原文抜粋
新約聖書全巻のうちにはただ一つの諧謔もみあたらない、しかしこのことで一巻の書物は論駁されているのである、とニーチェは言う。事実、聖書にはイエス・キリストが人々を笑わせたという記録もなければ、自ら笑ったという箇所も見あたらない。
であるから、ほんとうのユーモアをもっているのは、キリスト教だけなのだ、という椎名麟三の言葉を読むと驚かざるを得ないだろう。
キリスト教とユーモアとの結びつきということになると、チェスタトンの名が浮かぶ。しかし、チェスタトンのユーモアがカトリック的で、派手で、多幸症的だとすると、椎名麟三のユーモアはプロテスタント的で、質素で、禁欲的だと言える。チェスタトンにとっては世界のあらゆるものがでたらめで、驚異に満ちており、それゆえにユーモラスで、ユーモアとは神が創造したこの世界を肯定することにある。世界を肯定する哲学や文学は、たとえそれがキリスト教となんの関わりもないものであっても、この創造された世界の驚異を享受するという点において、キリスト教的に読みかえることができる。
つまり、チェスタトンによれば、人間はキリスト教的な存在として生まれてくるのであり、幼児期には誰もがもっていたでたらめでユーモラスな世界に驚嘆する能力を徐々に失うことによってキリスト教的でなくなっていくに過ぎないのである。
一方、椎名麟三によれば、人間とは、成長によって、あらゆる人間的努力を無意味なものとする死を認識することで初めてユーモアというものを視野に入れる。しかもそのユーモアたるやイエス・キリストにしか可能でないような聖性に満ちたものである。

設問内容
キリスト教とユーモアを論じた本文を、「であるから、ほんとうのユーモ」という語句から「的に読みかえることができる。」という語句まで、一字も変えずに書き写してください。 次の資料は、本文とは別の出典から取られたものです。

提示資料
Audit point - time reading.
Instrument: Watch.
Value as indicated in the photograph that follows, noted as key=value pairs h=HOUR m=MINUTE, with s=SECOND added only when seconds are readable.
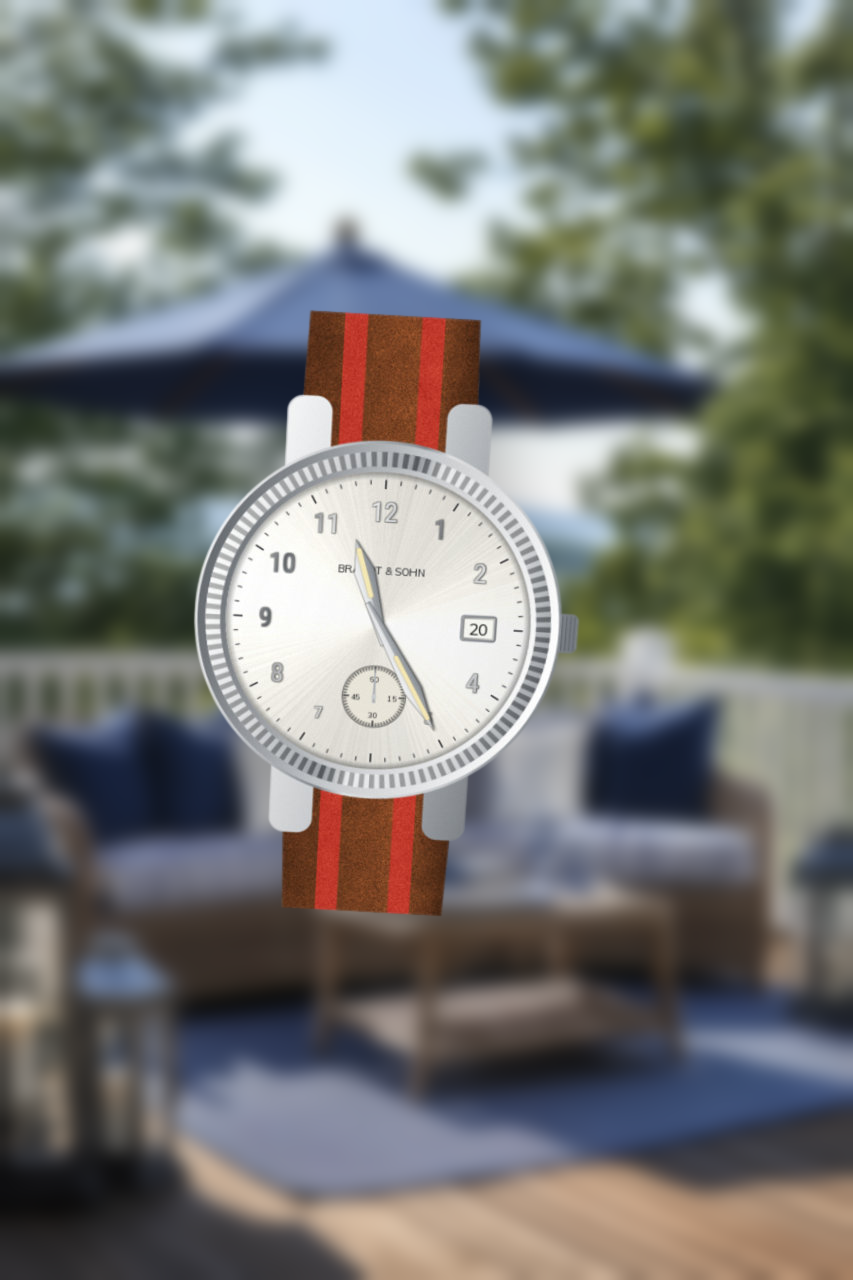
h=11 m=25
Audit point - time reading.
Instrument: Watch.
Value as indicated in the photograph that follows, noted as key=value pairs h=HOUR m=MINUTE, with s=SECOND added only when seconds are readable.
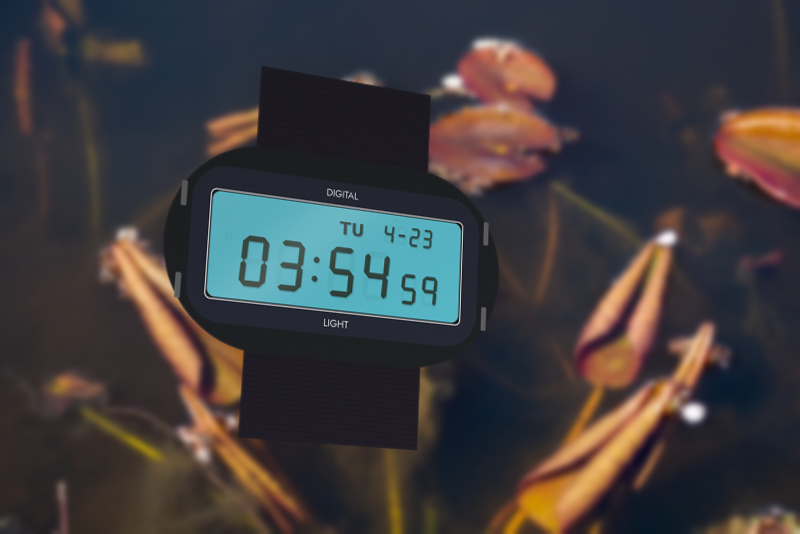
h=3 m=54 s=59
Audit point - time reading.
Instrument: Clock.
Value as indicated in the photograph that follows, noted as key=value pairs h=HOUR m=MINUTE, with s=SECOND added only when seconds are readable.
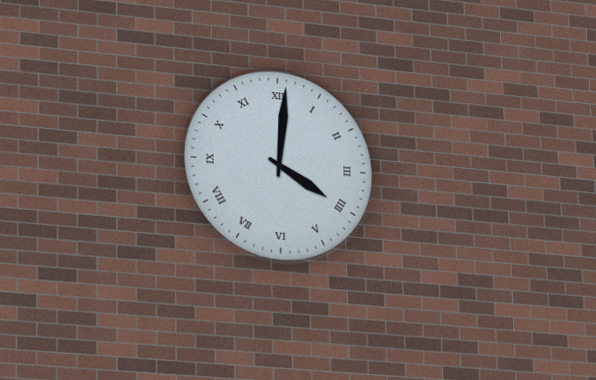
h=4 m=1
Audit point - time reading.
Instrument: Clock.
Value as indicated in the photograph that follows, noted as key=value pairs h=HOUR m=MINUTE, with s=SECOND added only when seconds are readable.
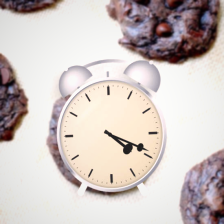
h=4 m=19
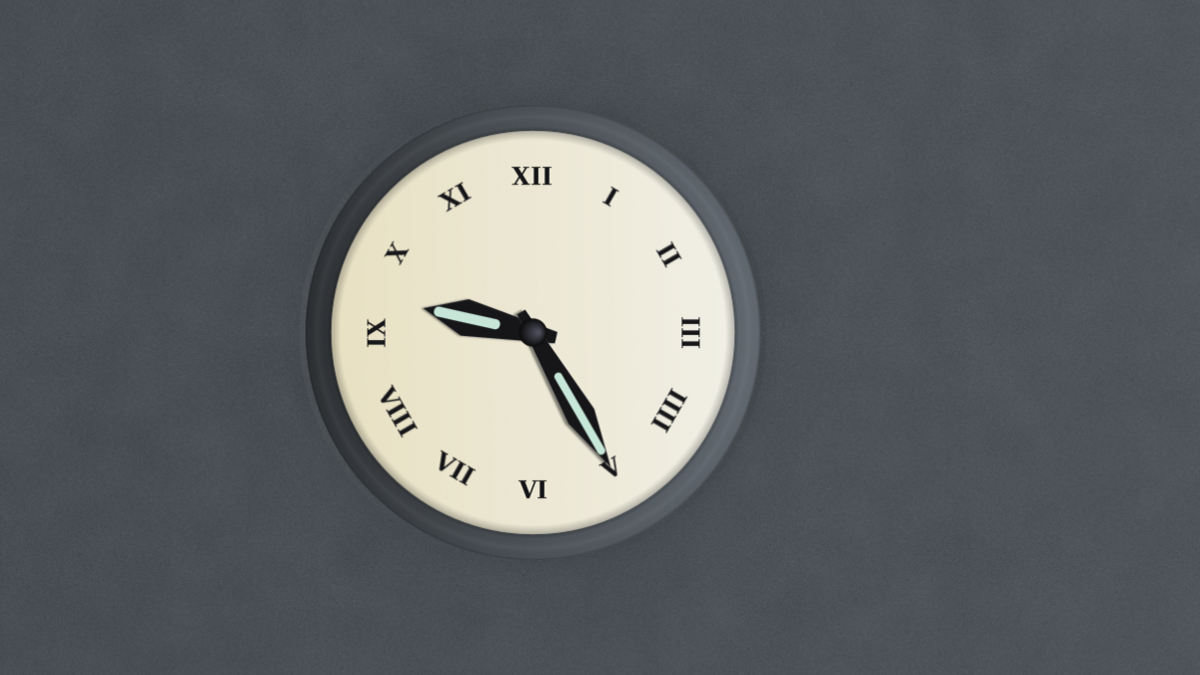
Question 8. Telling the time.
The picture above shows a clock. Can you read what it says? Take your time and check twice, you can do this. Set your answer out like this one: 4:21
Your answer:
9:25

解答
であるから、ほんとうのユーモアをもっているのは、キリスト教だけなのだ、という椎名麟三の言葉を読むと驚かざるを得ないだろう。
キリスト教とユーモアとの結びつきということになると、チェスタトンの名が浮かぶ。しかし、チェスタトンのユーモアがカトリック的で、派手で、多幸症的だとすると、椎名麟三のユーモアはプロテスタント的で、質素で、禁欲的だと言える。チェスタトンにとっては世界のあらゆるものがでたらめで、驚異に満ちており、それゆえにユーモラスで、ユーモアとは神が創造したこの世界を肯定することにある。世界を肯定する哲学や文学は、たとえそれがキリスト教となんの関わりもないものであっても、この創造された世界の驚異を享受するという点において、キリスト教的に読みかえることができる。